▸ Directions for this task: Which lines of the records contain the word "OLYMPIQUES"? Show each of them.

[Stored items from a collection]
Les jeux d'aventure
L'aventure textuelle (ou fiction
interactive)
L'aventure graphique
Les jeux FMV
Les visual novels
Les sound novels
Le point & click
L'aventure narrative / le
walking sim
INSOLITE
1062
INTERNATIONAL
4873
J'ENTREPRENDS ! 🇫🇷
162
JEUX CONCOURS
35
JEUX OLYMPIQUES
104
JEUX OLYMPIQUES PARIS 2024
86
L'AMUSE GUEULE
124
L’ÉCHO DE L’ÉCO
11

==

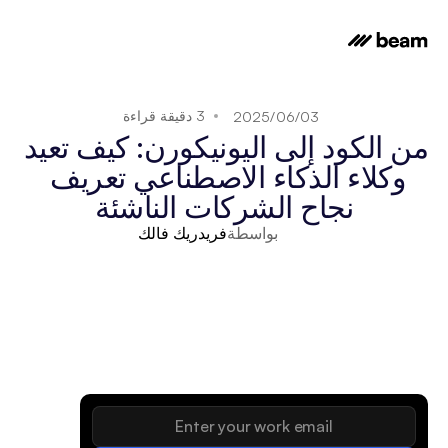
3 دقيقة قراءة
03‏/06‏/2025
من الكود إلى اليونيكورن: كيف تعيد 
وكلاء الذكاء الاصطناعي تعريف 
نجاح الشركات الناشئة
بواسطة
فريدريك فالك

▸ Solution to the exercise:
JEUX OLYMPIQUES
JEUX OLYMPIQUES PARIS 2024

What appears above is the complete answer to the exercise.